Recent NHL draft has nothing on next year’s

The ink has hardly dried, and the hot stove has hardly cooled off from this past weekend’s NHL Entry Draft in St. Paul.
But if the recent news over the past couple of days is any indication, and with all due respect to recently drafted players such as Ryan Nugent-Hopkins and Gabriel Landeskog, the embers for next year’s draft are just about to heat up.
According to numerous published reports over the last couple of days, the Ontario Hockey League’s London Knights were widely expected to take dynamic Russian forward Mikhail Grigorenko with the first overall pick in the CHL Import Draft this morning, bringing one of the most highly-regarded prospects for the 2012 draft over to North American shores.
While the Knights have yet to confirm this move as of press time, the fact that one of the top prospects from another continent is willing to come and play in Canada in his draft year is not only exciting as a hockey fan, but also extremely unprecedented in recent history.
The last time a top prospect has come over from Europe to play in North America prior to being drafted into the NHL happened back in 1999, when Czech forwards Patrik Stefan and Pavel Brendl played for the IHL’s Long Beach Ice Dogs and the WHL’s Calgary Hitmen respectively.
Stefan ended up being selected number one overall in the draft by the now-defunct Atlanta Thrashers, while Brendl was taken in the fourth slot by the New York Rangers, right behind Vancouver’s two selections of Daniel and Henrik Sedin.
However, both players would wash out in their NHL careers, with Stefan’s claim to fame occurring when he fell on a breakaway towards an empty net while playing for the Dallas Stars in 2007, which in turn led to Edmonton Oilers forward Ales Hemsky scoring a game-tying goal with two seconds remaining in the third period.
As for Brendl, who put up 134 points in his first year for the Hitmen, he would play a total of 78 NHL games over the course of four seasons, and only put up 22 points in the process.
Personally, all I have seen of Grigorenko has come from YouTube highlight reels and from when TSN carried the bronze medal game of the IIHF Word Junior U18 championships, but from what I have seen so far I am highly impressed by his skill level.
If the Knights do draft him today, and are also able to snag recent draft pick Max Domi (the son of former NHL pugilist Tie) away from the Kingston Frontenacs later this summer, their team could be one of the most exciting in junior hockey come next season.
With NHL draft picks Jared Knight and Vladislav Namestnikov and emerging talents Seth Griffith and Andreas Athanasiou already leading the attack, coupled with defender Jared Tinordi and netminder Michael Houser on the back end, the addition of Grigorenko will make the Knights a legit threat to not only win the OHL title but also capture the Memorial Cup for the first time since 2005.

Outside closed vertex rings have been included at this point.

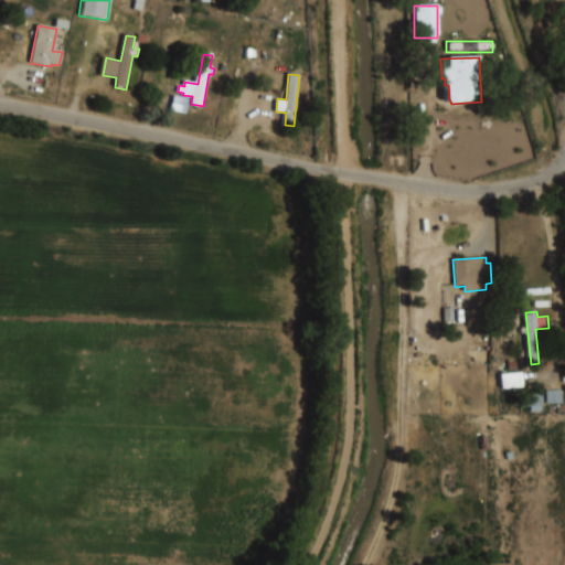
[(541,391),(524,391),(524,412),(541,412),(541,391)]
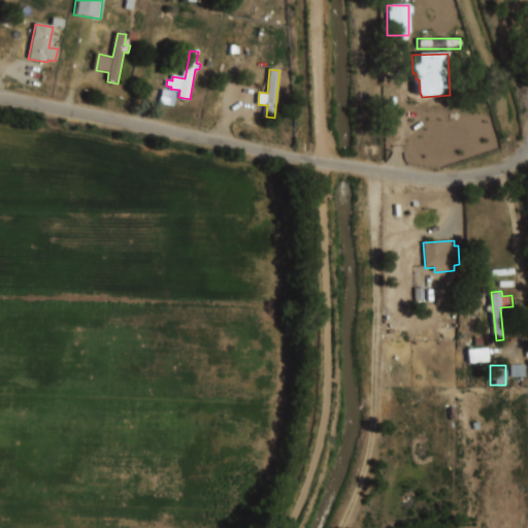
[(522,367),(514,367),(514,375),(522,375),(522,367)]
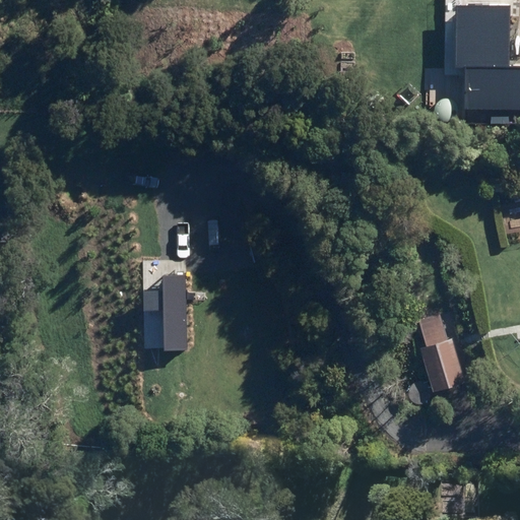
[(519,56),(494,54),(491,98),(519,100),(519,56)]
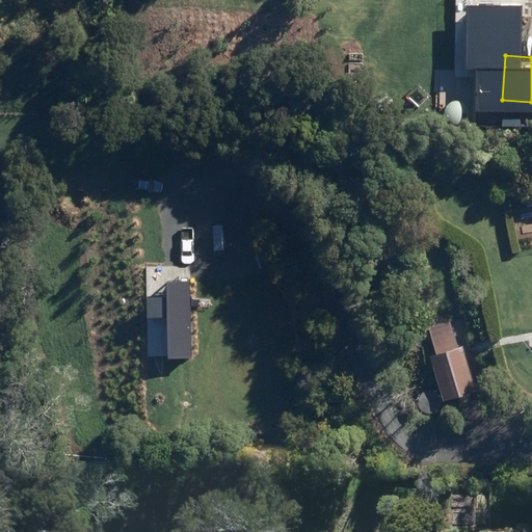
[(515,196),(515,187),(501,188),(501,197),(515,196)]
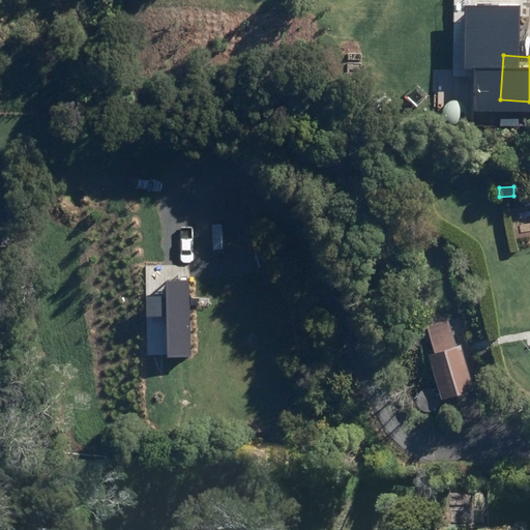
[(525,219),(512,222),(513,231),(527,229),(525,219)]
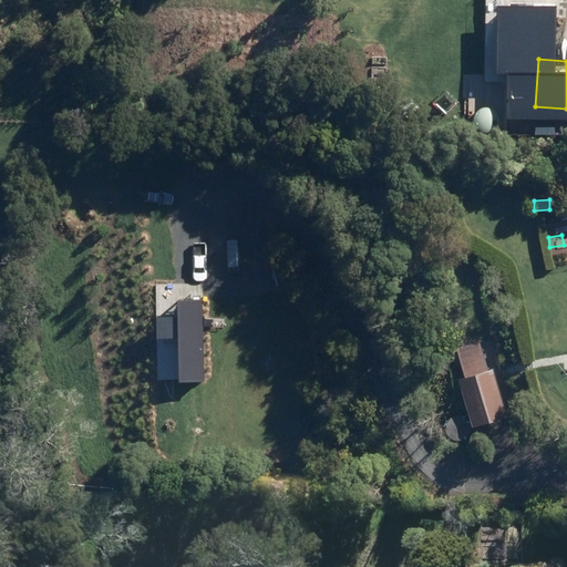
[(457,378),(473,426),(507,416),(493,369),(487,371),(478,340),(456,347),(465,377),(457,378)]
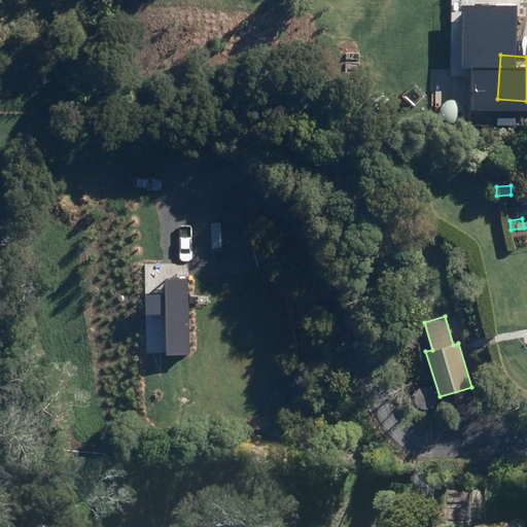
[(461,447),(444,447),(444,456),(451,456),(451,457),(455,457),(455,456),(462,456),(461,447)]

But what has me most excited about the Russian possibly coming over to our shores, is the potential contests next year between the Knights and the Sarnia Sting, which would see Grigorenko go up against the man he is currently battling it out with for the number one spot in next June’s draft, Nail Yakupov.
Unlike his fellow countryman, I have had the opportunity to see Yakupov play live last season while covering the OHL’s Soo Greyhounds before arriving here in Fort Frances, and it’s safe to say that I became a fan of the Russian forward overnight.
Yakupov plays the game at only one speed, hyper-drive, and is already being compared to (hopefully) future hall-of-famer Pavel Bure.
With that high burst of energy at his disposable, Yakupov is able to make dazzling moves that other players could only dream of, and he has often made opposing defenders and goaltenders look silly.
As long-time Sarnia Sting beat writer Dave Borody told me, “It’s hard not to stand up in the press and applaud the things that he does.”
The Sting were already going to be a highly scouted team this winter with both Yakupov and Alex Galchenyuk among the top five prospects for the 2012 draft (with Windsor Spitfires defender Nick Ebert and Everett Silvertips blue-liner Ryan Murray also in the discussion.)
But if a Knights team with Grigorenko is going up against Sarnia, they might need to put in additional seating in both arenas for the number of NHL scouts that would be coming to watch the game.
Or in the case of junior hockey diehards like myself, they might need to add extra bandwidth to the OHL’s internet broadcast package so that the website doesn’t crash.
At any rate, it’s easy to see why so many Europeans want to play in the CHL, as they will go up against top players from both Canada and the United States as they try and reach their ultimate goals of playing in the NHL.
And for us hockey fans, the opportunity to watch and see these talents develop both on and off the ice, no matter what their final career destination may be.